El riesgo combinado de estas dos tendencias retardatarias es enorme. Si se consolidan como influyentes en España y en la Unión Europea, pueden marcar definitivamente la pérdida de influencia de un espacio sociopolítico que sigue siendo referencia de libertades cívicas en términos comparados. Si la UE no avanza en un proceso de integración, se deslizará en lo contrario, en una paulatina desintegración fáctica, donde las pulsiones austericidas pueden recuperar brío, lo que sería un desastre. EEUU o China hoy han emprendido una carrera sin retorno por ubicarse ante el nuevo modelo energético y la pugna por la relocalización productiva, y si Europa se desarma carcomida por los nacionalismos, no pintaremos nada en el contexto global.
No cabe resignación, claro. La alternativa es rehacer un contrato social del Siglo XXI para el que España y la UE tienen sólidos mimbres, ya que no se han desmontado radicalmente los sistemas de protección pública de las clásicas contingencias del pacto social del siglo XX (sanidad, educación, protección ante la vejez, derecho laboral y negociación colectiva). E incorporar otros como la atención a los cuidados, recuperar auténticas políticas de planificación productiva de forma simbiótica y no parasitaria con el poder económico, fiscalidad suficiente para dotar de capacidad presupuestaria al poder público, etc.

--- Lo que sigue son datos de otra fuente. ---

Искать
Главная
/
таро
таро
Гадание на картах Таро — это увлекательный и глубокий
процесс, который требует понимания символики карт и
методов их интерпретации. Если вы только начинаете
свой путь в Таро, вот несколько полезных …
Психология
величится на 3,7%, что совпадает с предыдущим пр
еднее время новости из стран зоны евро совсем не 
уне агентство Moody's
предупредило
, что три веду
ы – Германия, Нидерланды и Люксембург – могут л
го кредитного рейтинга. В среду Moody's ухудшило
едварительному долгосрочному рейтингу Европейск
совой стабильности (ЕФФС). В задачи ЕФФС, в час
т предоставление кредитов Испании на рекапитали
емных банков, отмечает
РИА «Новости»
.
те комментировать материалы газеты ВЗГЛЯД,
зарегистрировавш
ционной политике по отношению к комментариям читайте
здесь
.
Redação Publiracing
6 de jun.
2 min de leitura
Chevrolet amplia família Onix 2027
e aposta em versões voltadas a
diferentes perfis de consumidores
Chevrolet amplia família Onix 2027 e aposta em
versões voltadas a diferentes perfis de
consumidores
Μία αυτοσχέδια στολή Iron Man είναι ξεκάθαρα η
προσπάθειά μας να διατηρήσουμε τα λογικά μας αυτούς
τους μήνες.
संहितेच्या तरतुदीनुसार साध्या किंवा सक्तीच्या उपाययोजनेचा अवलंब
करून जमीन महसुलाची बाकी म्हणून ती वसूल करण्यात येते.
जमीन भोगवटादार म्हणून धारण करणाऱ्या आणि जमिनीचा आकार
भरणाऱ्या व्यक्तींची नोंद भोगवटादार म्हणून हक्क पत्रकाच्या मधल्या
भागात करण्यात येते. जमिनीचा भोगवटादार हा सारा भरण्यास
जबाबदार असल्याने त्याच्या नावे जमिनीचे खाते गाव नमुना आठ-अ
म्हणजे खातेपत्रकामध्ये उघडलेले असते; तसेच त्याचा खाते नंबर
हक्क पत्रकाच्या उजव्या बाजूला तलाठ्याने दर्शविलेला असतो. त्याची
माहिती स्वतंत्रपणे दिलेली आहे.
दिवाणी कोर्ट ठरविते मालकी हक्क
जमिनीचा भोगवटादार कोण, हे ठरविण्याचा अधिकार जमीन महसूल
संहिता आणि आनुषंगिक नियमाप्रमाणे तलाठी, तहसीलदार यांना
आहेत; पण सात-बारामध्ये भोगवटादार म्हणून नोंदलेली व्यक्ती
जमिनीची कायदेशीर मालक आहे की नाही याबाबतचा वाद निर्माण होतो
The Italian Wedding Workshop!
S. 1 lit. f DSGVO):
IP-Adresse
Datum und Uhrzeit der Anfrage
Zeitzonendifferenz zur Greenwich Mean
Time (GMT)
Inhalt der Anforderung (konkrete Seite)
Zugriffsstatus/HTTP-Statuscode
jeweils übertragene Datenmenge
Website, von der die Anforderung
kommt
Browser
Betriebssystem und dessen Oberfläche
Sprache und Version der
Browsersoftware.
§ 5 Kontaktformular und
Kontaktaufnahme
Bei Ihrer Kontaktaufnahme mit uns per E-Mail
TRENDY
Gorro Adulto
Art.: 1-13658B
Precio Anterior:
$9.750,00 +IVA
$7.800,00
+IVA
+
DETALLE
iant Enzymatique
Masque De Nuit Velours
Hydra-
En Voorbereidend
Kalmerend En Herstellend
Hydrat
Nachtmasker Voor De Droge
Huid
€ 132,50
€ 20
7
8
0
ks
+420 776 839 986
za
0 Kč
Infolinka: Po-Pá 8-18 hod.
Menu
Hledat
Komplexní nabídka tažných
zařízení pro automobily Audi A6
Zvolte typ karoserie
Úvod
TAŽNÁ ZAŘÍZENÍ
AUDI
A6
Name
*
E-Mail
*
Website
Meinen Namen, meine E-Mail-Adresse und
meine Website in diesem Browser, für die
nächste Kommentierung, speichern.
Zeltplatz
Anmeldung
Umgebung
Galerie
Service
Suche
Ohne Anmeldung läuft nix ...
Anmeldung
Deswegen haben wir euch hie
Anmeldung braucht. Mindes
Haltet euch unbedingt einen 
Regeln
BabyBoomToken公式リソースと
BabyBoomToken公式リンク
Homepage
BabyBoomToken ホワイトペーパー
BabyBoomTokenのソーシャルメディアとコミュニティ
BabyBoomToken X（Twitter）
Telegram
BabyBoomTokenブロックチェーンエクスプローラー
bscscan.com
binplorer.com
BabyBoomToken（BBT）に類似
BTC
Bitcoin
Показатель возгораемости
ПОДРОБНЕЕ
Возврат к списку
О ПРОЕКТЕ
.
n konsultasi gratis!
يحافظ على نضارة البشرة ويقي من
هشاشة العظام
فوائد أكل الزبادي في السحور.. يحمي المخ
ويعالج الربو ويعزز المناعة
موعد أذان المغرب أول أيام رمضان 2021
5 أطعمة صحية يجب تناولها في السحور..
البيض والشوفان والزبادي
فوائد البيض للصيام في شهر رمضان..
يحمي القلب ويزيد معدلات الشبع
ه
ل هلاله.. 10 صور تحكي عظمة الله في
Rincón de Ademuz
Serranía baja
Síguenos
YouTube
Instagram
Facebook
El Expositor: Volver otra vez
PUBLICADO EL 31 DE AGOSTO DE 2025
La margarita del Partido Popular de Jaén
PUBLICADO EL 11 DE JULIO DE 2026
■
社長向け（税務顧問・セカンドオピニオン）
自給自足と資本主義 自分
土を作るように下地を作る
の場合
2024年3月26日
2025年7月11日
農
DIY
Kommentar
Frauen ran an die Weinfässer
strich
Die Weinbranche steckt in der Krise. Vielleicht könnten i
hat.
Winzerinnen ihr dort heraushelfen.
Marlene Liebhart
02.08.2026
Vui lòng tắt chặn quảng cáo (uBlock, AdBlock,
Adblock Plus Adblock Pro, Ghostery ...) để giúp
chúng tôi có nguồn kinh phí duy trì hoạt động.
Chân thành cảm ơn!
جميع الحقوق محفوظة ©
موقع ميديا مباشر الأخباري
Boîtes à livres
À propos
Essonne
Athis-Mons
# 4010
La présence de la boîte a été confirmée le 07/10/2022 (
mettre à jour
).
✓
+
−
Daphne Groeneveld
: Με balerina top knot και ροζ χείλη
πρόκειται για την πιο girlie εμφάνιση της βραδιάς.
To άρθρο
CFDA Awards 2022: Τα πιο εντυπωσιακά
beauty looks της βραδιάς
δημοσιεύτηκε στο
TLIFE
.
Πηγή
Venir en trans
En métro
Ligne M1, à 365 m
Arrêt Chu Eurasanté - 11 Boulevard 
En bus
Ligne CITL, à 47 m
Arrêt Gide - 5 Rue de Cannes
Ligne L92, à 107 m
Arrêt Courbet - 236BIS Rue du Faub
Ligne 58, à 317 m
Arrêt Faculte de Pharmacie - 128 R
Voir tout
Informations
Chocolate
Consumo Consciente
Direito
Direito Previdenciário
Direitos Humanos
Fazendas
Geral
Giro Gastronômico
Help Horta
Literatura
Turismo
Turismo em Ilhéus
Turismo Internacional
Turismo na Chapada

Y por supuesto una vertebración social que no se base en la vuelta a las jerarquías reaccionarias, sino al empoderamiento de las clases populares, donde el sindicalismo es un espacio capital para generar normas y garantías laborales y de igualdad, pero también para establecer espacios democráticos y participativos en los ámbitos socioeconómicos, desde la empresa y el centro de trabajo, hasta la relación con la institucionalidad.